COL@NSH: Josi trifft im Powerplay aus dem Slot

Gerade für die Nashville Predators und die Pittsburgh Penguins, die zuletzt mit einigen Siegen viel gutgemacht haben, wird es schwierig, wenn es wieder zu Ausfällen kommt. Ausfälle wie jetzt Roman Josi dürften die Predators schon spüren. Man kann nur hoffen, dass er die Infektion gut wegstecken kann und nicht allzu lange fehlen wird. Aber die nächste Frage ist dann, wie geschwächt die Spieler im Nachhinein sein werden. Das kann noch einen großen Einfluss auf einige der Teams down the stretch haben.

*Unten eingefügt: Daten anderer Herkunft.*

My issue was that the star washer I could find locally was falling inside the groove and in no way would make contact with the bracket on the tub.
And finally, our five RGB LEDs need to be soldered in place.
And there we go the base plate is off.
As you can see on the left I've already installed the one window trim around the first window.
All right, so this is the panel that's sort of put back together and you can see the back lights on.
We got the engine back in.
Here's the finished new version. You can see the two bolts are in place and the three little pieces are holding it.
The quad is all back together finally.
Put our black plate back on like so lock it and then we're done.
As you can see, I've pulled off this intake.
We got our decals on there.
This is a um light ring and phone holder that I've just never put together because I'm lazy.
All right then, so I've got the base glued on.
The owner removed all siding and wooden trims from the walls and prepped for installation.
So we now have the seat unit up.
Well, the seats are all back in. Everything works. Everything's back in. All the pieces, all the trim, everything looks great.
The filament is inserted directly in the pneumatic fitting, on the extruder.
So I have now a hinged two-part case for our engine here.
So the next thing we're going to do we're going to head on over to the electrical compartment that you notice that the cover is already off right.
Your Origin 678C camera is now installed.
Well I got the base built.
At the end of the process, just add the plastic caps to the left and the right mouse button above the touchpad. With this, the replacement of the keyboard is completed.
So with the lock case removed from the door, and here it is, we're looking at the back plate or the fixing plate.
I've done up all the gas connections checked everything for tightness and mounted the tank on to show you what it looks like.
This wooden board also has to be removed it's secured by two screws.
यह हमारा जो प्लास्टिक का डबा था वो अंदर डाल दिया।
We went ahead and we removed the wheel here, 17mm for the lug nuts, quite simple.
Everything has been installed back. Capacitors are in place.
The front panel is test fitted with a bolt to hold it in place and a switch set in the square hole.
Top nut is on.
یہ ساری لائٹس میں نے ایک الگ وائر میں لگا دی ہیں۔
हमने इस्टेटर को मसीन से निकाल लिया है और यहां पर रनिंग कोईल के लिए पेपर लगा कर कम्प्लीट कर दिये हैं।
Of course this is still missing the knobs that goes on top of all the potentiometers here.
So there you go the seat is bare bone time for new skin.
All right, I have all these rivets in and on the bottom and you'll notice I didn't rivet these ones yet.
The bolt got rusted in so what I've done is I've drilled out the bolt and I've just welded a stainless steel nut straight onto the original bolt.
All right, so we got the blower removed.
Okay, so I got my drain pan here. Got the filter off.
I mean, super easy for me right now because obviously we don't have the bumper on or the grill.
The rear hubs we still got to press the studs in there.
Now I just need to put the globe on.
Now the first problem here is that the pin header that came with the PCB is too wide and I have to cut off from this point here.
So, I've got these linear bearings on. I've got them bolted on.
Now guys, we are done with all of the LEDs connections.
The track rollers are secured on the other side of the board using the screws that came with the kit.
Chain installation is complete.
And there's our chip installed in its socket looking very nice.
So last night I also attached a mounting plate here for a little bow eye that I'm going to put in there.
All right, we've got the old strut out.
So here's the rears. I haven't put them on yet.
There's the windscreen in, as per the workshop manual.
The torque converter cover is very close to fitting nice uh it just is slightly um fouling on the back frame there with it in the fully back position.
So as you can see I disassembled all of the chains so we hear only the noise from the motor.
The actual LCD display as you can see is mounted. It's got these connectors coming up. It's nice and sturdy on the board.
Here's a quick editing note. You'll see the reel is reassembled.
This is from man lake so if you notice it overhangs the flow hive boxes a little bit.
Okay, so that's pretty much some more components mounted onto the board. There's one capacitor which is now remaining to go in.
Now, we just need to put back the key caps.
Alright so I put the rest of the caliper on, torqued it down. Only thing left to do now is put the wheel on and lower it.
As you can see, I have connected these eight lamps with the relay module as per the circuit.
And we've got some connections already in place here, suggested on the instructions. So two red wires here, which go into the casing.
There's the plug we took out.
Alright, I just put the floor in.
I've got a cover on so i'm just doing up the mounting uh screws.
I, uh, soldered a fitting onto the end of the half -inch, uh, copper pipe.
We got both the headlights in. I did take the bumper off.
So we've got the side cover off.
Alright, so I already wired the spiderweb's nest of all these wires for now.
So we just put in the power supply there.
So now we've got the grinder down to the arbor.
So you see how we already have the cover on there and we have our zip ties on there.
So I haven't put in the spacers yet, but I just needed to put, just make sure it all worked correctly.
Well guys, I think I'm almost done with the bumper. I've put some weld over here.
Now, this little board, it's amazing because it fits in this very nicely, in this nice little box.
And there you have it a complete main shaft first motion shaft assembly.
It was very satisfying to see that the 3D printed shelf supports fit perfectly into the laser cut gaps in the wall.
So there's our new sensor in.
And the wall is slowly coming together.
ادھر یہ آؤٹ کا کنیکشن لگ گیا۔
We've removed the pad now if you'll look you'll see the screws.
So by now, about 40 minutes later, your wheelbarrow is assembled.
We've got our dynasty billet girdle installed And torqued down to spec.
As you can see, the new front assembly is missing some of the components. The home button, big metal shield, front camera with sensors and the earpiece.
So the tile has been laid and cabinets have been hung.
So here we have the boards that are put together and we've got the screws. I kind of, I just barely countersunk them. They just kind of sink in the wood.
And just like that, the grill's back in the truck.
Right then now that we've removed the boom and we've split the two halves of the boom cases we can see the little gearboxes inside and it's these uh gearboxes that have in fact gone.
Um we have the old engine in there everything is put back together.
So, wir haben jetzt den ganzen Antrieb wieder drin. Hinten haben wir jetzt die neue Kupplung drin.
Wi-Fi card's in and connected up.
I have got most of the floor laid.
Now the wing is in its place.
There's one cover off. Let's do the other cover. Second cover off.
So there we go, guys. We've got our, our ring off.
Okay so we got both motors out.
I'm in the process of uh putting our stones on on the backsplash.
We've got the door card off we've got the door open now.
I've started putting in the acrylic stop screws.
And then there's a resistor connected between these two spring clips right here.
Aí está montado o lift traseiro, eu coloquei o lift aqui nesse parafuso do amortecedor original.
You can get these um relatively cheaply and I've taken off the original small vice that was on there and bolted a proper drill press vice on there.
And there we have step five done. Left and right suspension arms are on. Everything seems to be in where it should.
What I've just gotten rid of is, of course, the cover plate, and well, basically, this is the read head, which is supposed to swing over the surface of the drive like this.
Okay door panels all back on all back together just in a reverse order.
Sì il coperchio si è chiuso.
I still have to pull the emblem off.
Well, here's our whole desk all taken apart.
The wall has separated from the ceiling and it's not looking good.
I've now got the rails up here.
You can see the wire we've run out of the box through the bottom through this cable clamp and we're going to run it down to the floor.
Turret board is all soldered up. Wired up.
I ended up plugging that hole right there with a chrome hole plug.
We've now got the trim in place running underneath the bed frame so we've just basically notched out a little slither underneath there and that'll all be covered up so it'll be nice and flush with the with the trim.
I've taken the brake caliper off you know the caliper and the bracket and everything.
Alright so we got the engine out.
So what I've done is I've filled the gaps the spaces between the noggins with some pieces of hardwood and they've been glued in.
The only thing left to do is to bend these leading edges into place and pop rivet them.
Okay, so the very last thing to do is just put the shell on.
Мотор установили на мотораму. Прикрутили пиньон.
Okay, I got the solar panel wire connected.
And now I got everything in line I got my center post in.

Der Trainerwechsel bei den Vancouver Canucks hat gefruchtet. Bruce Boudreau hat anscheinend die richtigen Hebel angesetzt, um der Mannschaft wieder mehr Selbstvertrauen zu geben. Das ist nicht selbstverständlich. Es bleibt aber ein Team, das noch Arbeit vor sich hat, um aufzuholen, aber sie haben in den letzten Spielen definitiv einen großen Schritt in die richtige Richtung gemacht.
Für Torhüter Akira Schmid fand ich es sehr schade, dass er bei seinem NHL-Debüt für die New Jersey Devils etwas ins kalte Wasser geworfen wurde. Ich habe die Spiele auszugsweise gesehen und man merkt schon, dass das Tempo noch etwas zu hoch für ihn ist. Da muss er sich noch steigern und deswegen bleibe ich bei meiner Bemerkung vom letzten Mal, dass er in dieser Saison besser in der AHL aufgehoben wäre und dann im nächsten Jahr zunehmend mehr Einsätze in der NHL haben sollte. Es sieht so aus, dass es etwas zu früh war. Er hat sich tapfer geschlagen und hat sehr großes Talent. Ich setze große Hoffnungen in ihn, dass er sich in der NHL durchsetzen kann. Aber das erfordert auch noch etwas Geduld und weitere Entwicklung.